### PROBLEM STATEMENT
In the passage on e-Shop shopping carts below, what percentage of online buyers abandon their shopping carts, according to the BizRate.com survey?

### TEXT SHOWN
* * * * * * * * *
Figure 14-1: Electronic product catalog on Amazon.com (accessed 10/23/2003)
The Shopping Cart (or “shopping basket,” “shopping bag,” “shopping sled,” or “wheelbarrow”) refers to a single page in an e-Shop, listing the items the customer has chosen to purchase. Like in the case of electronic product catalogs that serve as metaphors of their paper-based predecessors, the shopping cart is also a metaphor used for allowing customers to utilize their existing knowledge about how to buy products. The functionality typically supported by a shopping cart, allows customers to place products in it, remove one or more of them, or proceed to the checkout process. Figure 14-2 presents the shopping cart icons used by Amazon and by the Helcom e-Store (Kondilis et al., 2000). Regardless though of how successful the shopping cart metaphor has proven, for inexperienced users who are unfamiliar with e-Commerce practices, apart from the cart icon an accompanying label is also necessary.
Figure 14-2: Icons for shopping cart
A well-designed shopping cart can facilitate the transaction and encourage consumers to buy more (Robn, 1998), while poorly designed interface and functionality frustrate and prevent them from completing an online transaction. According to a BizRate.com survey[2], 78% of online buyers abandon their shopping carts. From them, 55% abandon carts before they enter the checkout process. Another 32% abandon their carts at the point of sale (e.g., when they are asked to fill in shipping and payment information). The reasons why shoppers abandon their carts vary and include (Hill, 2001) insufficient information, poor navigation, difficulty at handling, limited functionalities, confusing buttons or icons, time-consuming checkout processes, low quality of user interface, and more. According to Rewick (2000), the key is the understanding of customers’ psychology, needs, requirements and interests and how these factors are influenced by Web site design. However, abandonment does not always indicate specific design problems, as in many cases it is driven by the way consumers shop online (Smith, 2000). And nevertheless, products in a shopping cart (even in an abandoned one) convey a piece of valuable information: customer’s interest in specific products.
Effectiveness plays a central role in this chapter. For an online shop to be effective, it has to reassure user satisfaction. According to what HCI and more specifically UCD (User-Centered Design) experts dictate, e-Commerce should practice natural selection. People by nature will select the easiest way to accomplish a task (find what they want, buy what they want, or do what they want). According to Vredenburg et al. (2002), “Complexity is the biggest inhibitor of product success.” They argue that especially in the domain of e-business applications usability is vital to a company’s success, its competitive edge, and perhaps even its survival. In this chapter we will present the conceptual model of the shopping cart and discuss its typical functionalities. Our primary goal is to reach a set of design guidelines that can guarantee user satisfaction and diminish shopping cart abandonment. Moreover, in terms of both the online product catalog, as well as the shopping cart, we explore the potential of incorporating personalization features for improving information presentation and access, speeding up interaction and upgrading the overall user experience in the e-Shop. In the last section of this chapter we conclude the topic of effective catalog and shopping cart design and its crucial effect on enhancing the e-purchase experience and increasing the look-to-buy rates (Lee & Podlaseck, 2000) of an online shop (i.e., the percentage of product impressions, meaning customer accesses to a product page that are eventually converted to purchases).
* * * * * * * * *
### SUPPLIED INFORMATION
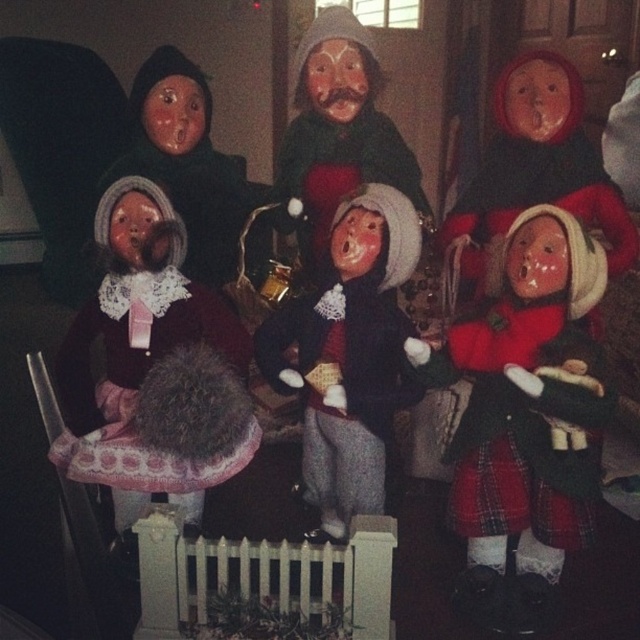
You are organizing a holiday display and want to place the red plaid skirt at center and the velvet maroon dress at left in a way that they are both visible. Given their sizes, which one should you place closer to the front to ensure both are visible?

The red plaid skirt at center is smaller in size compared to the velvet maroon dress at left, so placing the red plaid skirt at center closer to the front will ensure it is visible behind the larger velvet maroon dress at left.

You are a child who wants to touch the red plaid skirt at center. If you reach out your hand, which is 28 inches long from shoulder to fingertip, can you touch it without moving your feet?

The red plaid skirt at center is 39.20 inches away from the viewer. Since the child can only reach 28 inches from their shoulder, they cannot touch it without moving closer.

You are setting up a holiday display and want to ensure the red plaid skirt at center and the matte black doll at center are visible to guests. Since the display is on a shelf, which object should be placed in front to ensure both are visible?

The red plaid skirt at center is shorter than the matte black doll at center. To ensure both are visible, place the shorter red plaid skirt at center in front of the taller matte black doll at center.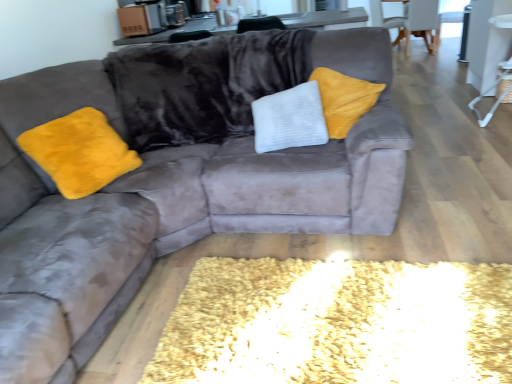
Image resolution: width=512 pixels, height=384 pixels. What do you see at coordinates (396, 26) in the screenshot?
I see `velvet gray armchair at upper right, arranged as the 2th armchair when viewed from the front` at bounding box center [396, 26].

Where is `white plastic side table at right`? The height and width of the screenshot is (384, 512). white plastic side table at right is located at coordinates (489, 90).

Find the location of a particular element. This screenshot has width=512, height=384. white fabric armchair at upper right, the 1th armchair from the front is located at coordinates (419, 24).

From a real-world perspective, who is located lower, white fabric armchair at upper right, the 1th armchair from the front, or white plastic side table at right?

white fabric armchair at upper right, the 1th armchair from the front.

Is point (417, 12) less distant than point (508, 87)?

No, it is behind (508, 87).

Is white fabric armchair at upper right, the 1th armchair from the front, turned away from white plastic side table at right?

Correct, white fabric armchair at upper right, the 1th armchair from the front, is looking away from white plastic side table at right.

Can you see white fabric armchair at upper right, the second armchair when ordered from back to front, touching white plastic side table at right?

There is a gap between white fabric armchair at upper right, the second armchair when ordered from back to front, and white plastic side table at right.

From the image's perspective, would you say velvet gray armchair at upper right, which appears as the 1th armchair when viewed from the back, is shown under white fabric armchair at upper right, the 1th armchair from the front?

Incorrect, from the image's perspective, velvet gray armchair at upper right, which appears as the 1th armchair when viewed from the back, is higher than white fabric armchair at upper right, the 1th armchair from the front.

Locate an element on the screen. Image resolution: width=512 pixels, height=384 pixels. armchair on the left of white fabric armchair at upper right, the 1th armchair from the front is located at coordinates (396, 26).

How distant is velvet gray armchair at upper right, which appears as the 1th armchair when viewed from the back, from white fabric armchair at upper right, the second armchair when ordered from back to front?

velvet gray armchair at upper right, which appears as the 1th armchair when viewed from the back, and white fabric armchair at upper right, the second armchair when ordered from back to front, are 6.89 inches apart.

Can you tell me how much velvet gray armchair at upper right, arranged as the 2th armchair when viewed from the front, and white fabric armchair at upper right, the 1th armchair from the front, differ in facing direction?

They differ by 68.2 degrees in their facing directions.

Does velvet gray armchair at upper right, arranged as the 2th armchair when viewed from the front, come behind white plastic side table at right?

That is True.

How many degrees apart are the facing directions of velvet gray armchair at upper right, arranged as the 2th armchair when viewed from the front, and white plastic side table at right?

162 degrees separate the facing orientations of velvet gray armchair at upper right, arranged as the 2th armchair when viewed from the front, and white plastic side table at right.

Based on the photo, is velvet gray armchair at upper right, which appears as the 1th armchair when viewed from the back, wider or thinner than white plastic side table at right?

Considering their sizes, velvet gray armchair at upper right, which appears as the 1th armchair when viewed from the back, looks broader than white plastic side table at right.

Is white plastic side table at right surrounded by velvet gray armchair at upper right, arranged as the 2th armchair when viewed from the front?

No, white plastic side table at right is located outside of velvet gray armchair at upper right, arranged as the 2th armchair when viewed from the front.

Considering the relative sizes of white plastic side table at right and velvet gray armchair at upper right, which appears as the 1th armchair when viewed from the back, in the image provided, is white plastic side table at right smaller than velvet gray armchair at upper right, which appears as the 1th armchair when viewed from the back,?

Indeed, white plastic side table at right has a smaller size compared to velvet gray armchair at upper right, which appears as the 1th armchair when viewed from the back.

Considering the positions of objects white plastic side table at right and velvet gray armchair at upper right, which appears as the 1th armchair when viewed from the back, in the image provided, who is more to the right, white plastic side table at right or velvet gray armchair at upper right, which appears as the 1th armchair when viewed from the back,?

velvet gray armchair at upper right, which appears as the 1th armchair when viewed from the back.

Does white plastic side table at right have a greater height compared to velvet gray armchair at upper right, which appears as the 1th armchair when viewed from the back?

Yes, white plastic side table at right is taller than velvet gray armchair at upper right, which appears as the 1th armchair when viewed from the back.

Is white fabric armchair at upper right, the 1th armchair from the front, to the left or to the right of velvet gray armchair at upper right, arranged as the 2th armchair when viewed from the front, in the image?

From the image, it's evident that white fabric armchair at upper right, the 1th armchair from the front, is to the right of velvet gray armchair at upper right, arranged as the 2th armchair when viewed from the front.

Is white fabric armchair at upper right, the second armchair when ordered from back to front, facing away from velvet gray armchair at upper right, which appears as the 1th armchair when viewed from the back?

No, white fabric armchair at upper right, the second armchair when ordered from back to front, is not facing the opposite direction of velvet gray armchair at upper right, which appears as the 1th armchair when viewed from the back.

Does white fabric armchair at upper right, the second armchair when ordered from back to front, come behind velvet gray armchair at upper right, which appears as the 1th armchair when viewed from the back?

No.

Is white fabric armchair at upper right, the 1th armchair from the front, not close to velvet gray armchair at upper right, arranged as the 2th armchair when viewed from the front?

white fabric armchair at upper right, the 1th armchair from the front, is near velvet gray armchair at upper right, arranged as the 2th armchair when viewed from the front, not far away.

Considering the sizes of objects white plastic side table at right and white fabric armchair at upper right, the second armchair when ordered from back to front, in the image provided, who is thinner, white plastic side table at right or white fabric armchair at upper right, the second armchair when ordered from back to front,?

white plastic side table at right is thinner.

Which is nearer, (495,103) or (431,52)?

The point (495,103) is in front.

From the picture: Does white plastic side table at right have a greater height compared to white fabric armchair at upper right, the 1th armchair from the front?

Indeed, white plastic side table at right has a greater height compared to white fabric armchair at upper right, the 1th armchair from the front.

Is white plastic side table at right aimed at white fabric armchair at upper right, the second armchair when ordered from back to front?

No.

Identify the location of side table above the white fabric armchair at upper right, the second armchair when ordered from back to front (from a real-world perspective). (489, 90).

Find the location of `armchair located behind the white fabric armchair at upper right, the second armchair when ordered from back to front`. armchair located behind the white fabric armchair at upper right, the second armchair when ordered from back to front is located at coordinates click(396, 26).

From the picture: Looking at the image, which one is located closer to white fabric armchair at upper right, the 1th armchair from the front, white plastic side table at right or velvet gray armchair at upper right, which appears as the 1th armchair when viewed from the back?

velvet gray armchair at upper right, which appears as the 1th armchair when viewed from the back.

Estimate the real-world distances between objects in this image. Which object is further from velvet gray armchair at upper right, arranged as the 2th armchair when viewed from the front, white fabric armchair at upper right, the second armchair when ordered from back to front, or white plastic side table at right?

white plastic side table at right.

In the scene shown: Estimate the real-world distances between objects in this image. Which object is closer to white fabric armchair at upper right, the second armchair when ordered from back to front, velvet gray armchair at upper right, arranged as the 2th armchair when viewed from the front, or white plastic side table at right?

Among the two, velvet gray armchair at upper right, arranged as the 2th armchair when viewed from the front, is located nearer to white fabric armchair at upper right, the second armchair when ordered from back to front.

When comparing their distances from white plastic side table at right, does white fabric armchair at upper right, the 1th armchair from the front, or velvet gray armchair at upper right, arranged as the 2th armchair when viewed from the front, seem further?

The object further to white plastic side table at right is velvet gray armchair at upper right, arranged as the 2th armchair when viewed from the front.

Looking at the image, which one is located closer to white plastic side table at right, velvet gray armchair at upper right, arranged as the 2th armchair when viewed from the front, or white fabric armchair at upper right, the second armchair when ordered from back to front?

The object closer to white plastic side table at right is white fabric armchair at upper right, the second armchair when ordered from back to front.

Based on their spatial positions, is white plastic side table at right or white fabric armchair at upper right, the 1th armchair from the front, closer to velvet gray armchair at upper right, which appears as the 1th armchair when viewed from the back?

The object closer to velvet gray armchair at upper right, which appears as the 1th armchair when viewed from the back, is white fabric armchair at upper right, the 1th armchair from the front.

This screenshot has width=512, height=384. Find the location of `armchair between white plastic side table at right and velvet gray armchair at upper right, arranged as the 2th armchair when viewed from the front, along the z-axis`. armchair between white plastic side table at right and velvet gray armchair at upper right, arranged as the 2th armchair when viewed from the front, along the z-axis is located at coordinates (419, 24).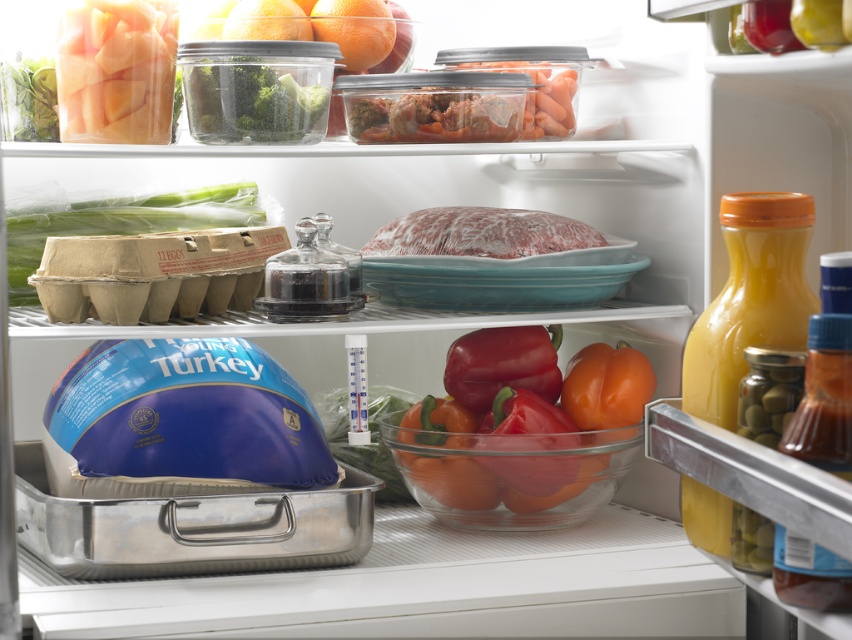
Question: Among these points, which one is farthest from the camera?

Choices:
 (A) (727, 332)
 (B) (586, 488)

Answer: (B)

Question: Which of the following is the farthest from the observer?

Choices:
 (A) (154, 92)
 (B) (249, 112)
 (C) (422, 474)

Answer: (C)

Question: Can you confirm if yellow glass bottle at right is positioned above frozen pinkish-red meat at center?

Choices:
 (A) no
 (B) yes

Answer: (A)

Question: Does green cardboard egg carton at left come behind frozen pinkish-red meat at center?

Choices:
 (A) yes
 (B) no

Answer: (A)

Question: Is translucent glass bell peppers at center to the left of translucent plastic peaches at upper left from the viewer's perspective?

Choices:
 (A) no
 (B) yes

Answer: (A)

Question: Considering the real-world distances, which object is farthest from the green cardboard egg carton at left?

Choices:
 (A) frozen pinkish-red meat at center
 (B) yellow glass bottle at right

Answer: (B)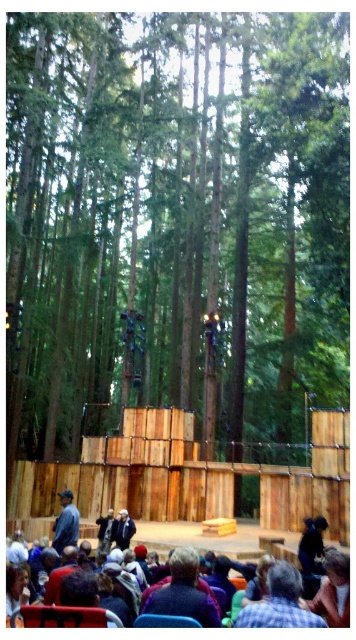
Question: Considering the real-world distances, which object is farthest from the dark blue sweater at lower center?

Choices:
 (A) dark blue shirt at lower left
 (B) light brown leather jacket at lower center
 (C) plaid shirt at lower center
 (D) dark gray fabric crowd at lower center

Answer: (D)

Question: Is plaid shirt at lower center positioned behind dark blue shirt at lower left?

Choices:
 (A) yes
 (B) no

Answer: (B)

Question: Does dark gray fabric crowd at lower center appear on the right side of light brown leather jacket at lower center?

Choices:
 (A) yes
 (B) no

Answer: (A)

Question: Which object is the farthest from the dark blue sweater at lower center?

Choices:
 (A) brown wood tree at center
 (B) light brown leather jacket at lower center

Answer: (A)

Question: Which object appears farthest from the camera in this image?

Choices:
 (A) plaid shirt at lower center
 (B) dark blue sweater at lower center
 (C) dark blue shirt at lower left

Answer: (C)

Question: Is the position of dark gray fabric crowd at lower center more distant than that of dark blue sweater at lower center?

Choices:
 (A) no
 (B) yes

Answer: (B)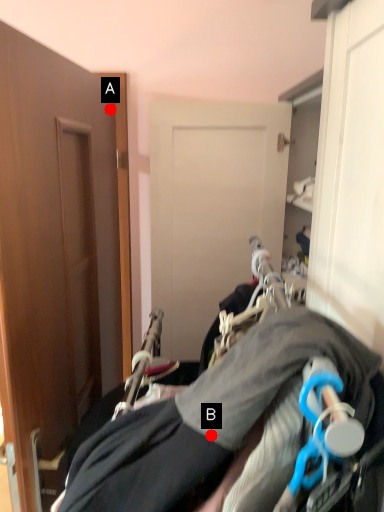
Question: Two points are circled on the image, labeled by A and B beside each circle. Which point is further to the camera?

Choices:
 (A) A is further
 (B) B is further

Answer: (A)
* * * * * * * * *
### OUTPUT FOR THIS TASK
78%